Segment Open

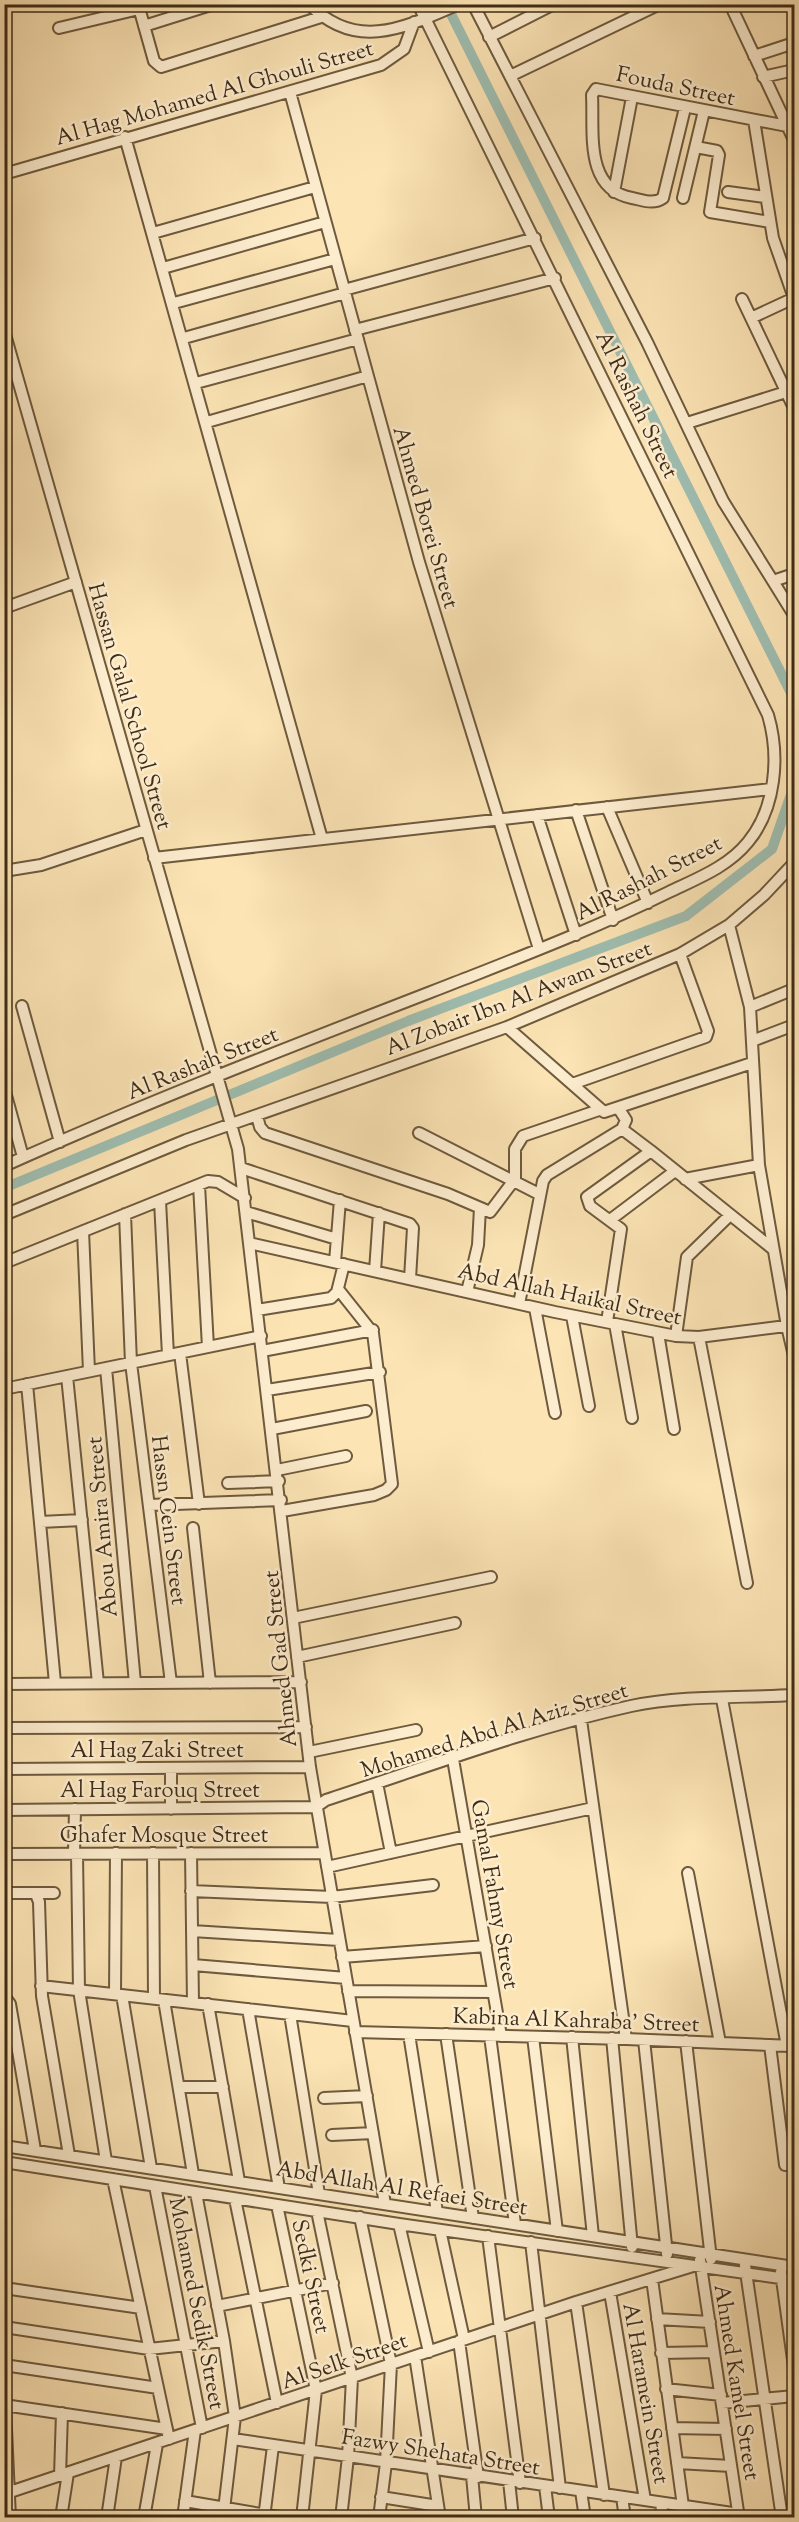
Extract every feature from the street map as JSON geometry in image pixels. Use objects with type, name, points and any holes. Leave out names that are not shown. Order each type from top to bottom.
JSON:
[{"type":"street","points":[[144,26],[214,4]]},
{"type":"street","points":[[309,4],[321,17],[342,29],[365,33],[414,22],[459,4]]},
{"type":"street","name":"Al Rashah Street","points":[[4,1166],[215,1077],[613,920],[713,870],[739,852],[755,833],[763,817],[771,789],[775,752],[768,715],[555,278],[418,4]]},
{"type":"street","name":"Al Rashah Street","points":[[473,4],[687,423],[723,501],[795,615]]},
{"type":"street","points":[[489,37],[554,4]]},
{"type":"street","points":[[510,76],[660,4]]},
{"type":"street","points":[[730,4],[795,140]]},
{"type":"street","points":[[59,28],[139,7],[154,61],[158,66],[164,67],[321,17]]},
{"type":"street","name":"Al Hag Mohamed Al Ghouli Street","points":[[4,174],[390,61],[404,48],[414,22]]},
{"type":"street","points":[[754,56],[795,43]]},
{"type":"street","points":[[763,77],[795,70]]},
{"type":"street","name":"Fouda Street","points":[[614,192],[601,179],[596,166],[592,95],[599,89],[685,108],[787,126]]},
{"type":"street","name":"Ahmed Borei Street","points":[[290,92],[419,562],[497,819],[540,950]]},
{"type":"street","points":[[632,97],[614,192],[654,202],[663,198],[685,108]]},
{"type":"street","points":[[683,198],[704,111]]},
{"type":"street","points":[[751,318],[795,298],[779,258],[770,222],[754,120]]},
{"type":"street","points":[[125,137],[184,338],[322,839]]},
{"type":"street","points":[[696,147],[717,151],[719,154],[710,212],[770,222]]},
{"type":"street","points":[[153,233],[315,187]]},
{"type":"street","points":[[728,192],[765,197]]},
{"type":"street","points":[[163,268],[325,222]]},
{"type":"street","points":[[184,338],[535,238]]},
{"type":"street","points":[[174,303],[335,259]]},
{"type":"street","points":[[196,383],[555,278]]},
{"type":"street","points":[[742,299],[795,408]]},
{"type":"street","name":"Hassan Galal School Street","points":[[5,335],[147,830],[215,1077],[226,1108]]},
{"type":"street","points":[[207,422],[368,376]]},
{"type":"street","points":[[687,423],[786,392]]},
{"type":"street","points":[[773,581],[795,574]]},
{"type":"street","points":[[4,608],[76,582]]},
{"type":"street","points":[[154,858],[771,789]]},
{"type":"street","points":[[607,807],[648,903]]},
{"type":"street","points":[[576,810],[613,920]]},
{"type":"street","points":[[537,815],[576,935]]},
{"type":"street","points":[[4,871],[41,865],[147,830]]},
{"type":"street","name":"Al Zobair Ibn Al Awam Street","points":[[4,1215],[186,1140],[507,1027],[680,954],[729,925],[764,895],[795,863]]},
{"type":"street","points":[[729,925],[750,1007],[759,1165],[773,1250],[791,1325],[795,1356]]},
{"type":"street","points":[[572,1084],[706,1037],[708,1031],[680,954]]},
{"type":"street","points":[[750,1007],[795,989]]},
{"type":"street","points":[[22,1006],[60,1142]]},
{"type":"street","points":[[752,1041],[795,1025]]},
{"type":"street","points":[[507,1027],[599,1110],[607,1112],[752,1063]]},
{"type":"street","points":[[4,1088],[23,1157]]},
{"type":"street","name":"Ahmed Gad Street","points":[[226,1108],[241,1168],[245,1198],[282,1506],[292,1618],[310,1767],[385,2204]]},
{"type":"street","points":[[519,1304],[539,1194],[548,1175],[622,1129],[626,1120],[619,1109]]},
{"type":"street","points":[[257,1116],[260,1127],[265,1133],[448,1194],[488,1212],[493,1210],[515,1179],[516,1149],[523,1136],[599,1110]]},
{"type":"street","points":[[622,1129],[773,1250]]},
{"type":"street","points":[[419,1133],[515,1179],[539,1194]]},
{"type":"street","points":[[632,1418],[611,1323],[621,1229],[590,1206],[588,1195],[651,1151]]},
{"type":"street","points":[[685,1179],[759,1165]]},
{"type":"street","points":[[241,1168],[412,1226],[410,1279]]},
{"type":"street","points":[[610,1220],[675,1171]]},
{"type":"street","points":[[4,1263],[199,1185],[215,1181],[245,1198]]},
{"type":"street","points":[[199,1185],[208,1347]]},
{"type":"street","points":[[257,1310],[331,1299],[338,1289],[340,1263],[337,1239],[340,1200]]},
{"type":"street","points":[[160,1201],[168,1355]]},
{"type":"street","points":[[467,1292],[478,1245],[480,1208]]},
{"type":"street","points":[[246,1212],[337,1239]]},
{"type":"street","points":[[375,1271],[379,1213]]},
{"type":"street","name":"Hassn Cein Street","points":[[125,1214],[131,1363],[171,1683]]},
{"type":"street","points":[[676,1336],[687,1257],[730,1215]]},
{"type":"street","points":[[83,1232],[89,1371]]},
{"type":"street","name":"Abd Allah Haikal Street","points":[[249,1243],[535,1308],[676,1336],[699,1337],[791,1325]]},
{"type":"street","points":[[149,1505],[199,1503],[282,1506],[374,1495],[386,1490],[392,1484],[380,1372],[373,1330],[338,1289]]},
{"type":"street","points":[[535,1308],[555,1413]]},
{"type":"street","points":[[572,1316],[589,1406]]},
{"type":"street","points":[[262,1351],[373,1330]]},
{"type":"street","points":[[658,1333],[674,1429]]},
{"type":"street","points":[[4,1389],[261,1336]]},
{"type":"street","points":[[699,1337],[747,1583]]},
{"type":"street","points":[[180,1353],[199,1503]]},
{"type":"street","name":"Abou Amira Street","points":[[106,1368],[135,1683]]},
{"type":"street","points":[[267,1390],[380,1372]]},
{"type":"street","points":[[67,1376],[98,1683]]},
{"type":"street","points":[[27,1384],[55,1683]]},
{"type":"street","points":[[272,1429],[366,1411]]},
{"type":"street","points":[[228,1483],[278,1476],[346,1456]]},
{"type":"street","points":[[40,1522],[82,1520]]},
{"type":"street","points":[[193,1528],[210,1683]]},
{"type":"street","points":[[292,1618],[491,1577]]},
{"type":"street","points":[[297,1657],[455,1623]]},
{"type":"street","points":[[4,1684],[301,1682]]},
{"type":"street","name":"Mohamed Abd Al Aziz Street","points":[[316,1807],[326,1800],[377,1783],[632,1706],[795,1695]]},
{"type":"street","points":[[722,1699],[791,2046]]},
{"type":"street","points":[[581,1720],[626,2039]]},
{"type":"street","points":[[4,1728],[306,1727]]},
{"type":"street","points":[[309,1752],[416,1730]]},
{"type":"street","name":"Gamal Fahmy Street","points":[[453,1759],[493,1992],[495,2036],[515,2224]]},
{"type":"street","name":"Al Hag Zaki Street","points":[[4,1769],[310,1767]]},
{"type":"street","points":[[171,1768],[171,1809]]},
{"type":"street","points":[[377,1783],[392,1852]]},
{"type":"street","name":"Al Hag Farouq Street","points":[[4,1810],[316,1807]]},
{"type":"street","points":[[327,1867],[593,1808]]},
{"type":"street","points":[[75,1809],[79,1990],[106,2161]]},
{"type":"street","points":[[153,1853],[159,1999],[179,2087],[193,2174]]},
{"type":"street","points":[[191,1853],[193,2003]]},
{"type":"street","name":"Ghafer Mosque Street","points":[[4,1854],[324,1853]]},
{"type":"street","points":[[116,1854],[118,1994],[151,2168]]},
{"type":"street","points":[[688,1873],[720,2043]]},
{"type":"street","points":[[191,1891],[332,1897],[433,1885]]},
{"type":"street","points":[[4,1893],[54,1893]]},
{"type":"street","points":[[36,1894],[39,1902],[41,1986],[69,2155]]},
{"type":"street","points":[[192,1931],[339,1940]]},
{"type":"street","points":[[342,1957],[486,1946]]},
{"type":"street","points":[[192,1965],[346,1978]]},
{"type":"street","name":"Kabina Al Kahraba' Street","points":[[41,1986],[290,2014],[354,2027],[409,2034],[612,2038],[791,2046]]},
{"type":"street","points":[[348,1991],[493,1992]]},
{"type":"street","points":[[6,1997],[35,2150]]},
{"type":"street","points":[[208,2004],[239,2181]]},
{"type":"street","points":[[248,2009],[279,2188]]},
{"type":"street","points":[[290,2014],[319,2194]]},
{"type":"street","points":[[409,2034],[437,2212]]},
{"type":"street","points":[[446,2034],[473,2218]]},
{"type":"street","points":[[533,2037],[557,2230]]},
{"type":"street","points":[[572,2037],[593,2236]]},
{"type":"street","points":[[612,2038],[633,2255]]},
{"type":"street","points":[[644,2040],[667,2260]]},
{"type":"street","points":[[686,2042],[711,2254],[703,2266]]},
{"type":"street","points":[[770,2045],[785,2165]]},
{"type":"street","points":[[179,2087],[223,2087]]},
{"type":"street","points":[[324,2098],[367,2096]]},
{"type":"street","points":[[332,2135],[373,2133]]},
{"type":"street","name":"Abd Allah Al Refaei Street","points":[[4,2146],[795,2267]]},
{"type":"street","name":"Abd Allah Al Refaei Street","points":[[4,2162],[399,2224],[633,2255],[795,2280]]},
{"type":"street","points":[[6,2405],[63,2413],[168,2434],[113,2180]]},
{"type":"street","name":"Mohamed Sedik Street","points":[[155,2186],[188,2345],[199,2429],[183,2517]]},
{"type":"street","points":[[196,2193],[224,2341],[235,2417],[224,2512]]},
{"type":"street","points":[[235,2199],[277,2403]]},
{"type":"street","name":"Sedki Street","points":[[278,2205],[316,2390],[302,2517]]},
{"type":"street","points":[[317,2211],[352,2378],[348,2457],[341,2517]]},
{"type":"street","points":[[360,2217],[391,2364],[386,2463],[379,2517]]},
{"type":"street","points":[[399,2224],[429,2352]]},
{"type":"street","points":[[440,2230],[462,2340],[475,2476],[476,2517]]},
{"type":"street","points":[[488,2236],[514,2482],[513,2517]]},
{"type":"street","points":[[531,2242],[560,2488]]},
{"type":"street","name":"Ahmed Kamel Street","points":[[699,2252],[703,2266],[739,2516]]},
{"type":"street","points":[[744,2259],[782,2517]]},
{"type":"street","points":[[781,2265],[795,2367]]},
{"type":"street","name":"Al Selk Street","points":[[8,2493],[156,2444],[168,2434],[199,2429],[576,2302],[703,2266]]},
{"type":"street","points":[[652,2279],[683,2506]]},
{"type":"street","points":[[217,2306],[333,2283]]},
{"type":"street","points":[[4,2288],[141,2308]]},
{"type":"street","name":"Al Haramein Street","points":[[610,2292],[645,2500]]},
{"type":"street","points":[[576,2302],[604,2494]]},
{"type":"street","points":[[657,2319],[710,2322]]},
{"type":"street","points":[[4,2327],[149,2349],[224,2341]]},
{"type":"street","points":[[661,2353],[714,2352]]},
{"type":"street","points":[[415,2356],[440,2517]]},
{"type":"street","points":[[4,2365],[158,2388]]},
{"type":"street","points":[[4,2384],[10,2517]]},
{"type":"street","points":[[666,2389],[721,2399],[795,2396]]},
{"type":"street","points":[[61,2517],[64,2474],[63,2413]]},
{"type":"street","points":[[672,2428],[726,2429]]},
{"type":"street","name":"Fazwy Shehata Street","points":[[233,2439],[683,2506],[700,2513],[739,2516]]},
{"type":"street","points":[[144,2517],[156,2444]]},
{"type":"street","points":[[264,2516],[273,2446]]},
{"type":"street","points":[[107,2517],[116,2457]]},
{"type":"street","points":[[677,2463],[731,2466]]},
{"type":"street","points":[[545,2486],[549,2517]]},
{"type":"street","points":[[581,2491],[585,2517]]},
{"type":"street","points":[[381,2497],[438,2506]]},
{"type":"street","points":[[622,2497],[625,2517]]},
{"type":"street","points":[[186,2501],[224,2512],[285,2517]]},
{"type":"street","points":[[661,2503],[663,2517]]},
{"type":"waterway","points":[[446,4],[794,699]]},
{"type":"waterway","points":[[4,1188],[408,1021],[686,916],[772,849],[794,786]]}]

Segment Closed

What you are asked to do:
Report the number of lines in the listing that contain the word "JSON". No other words are permitted.

Response box:
2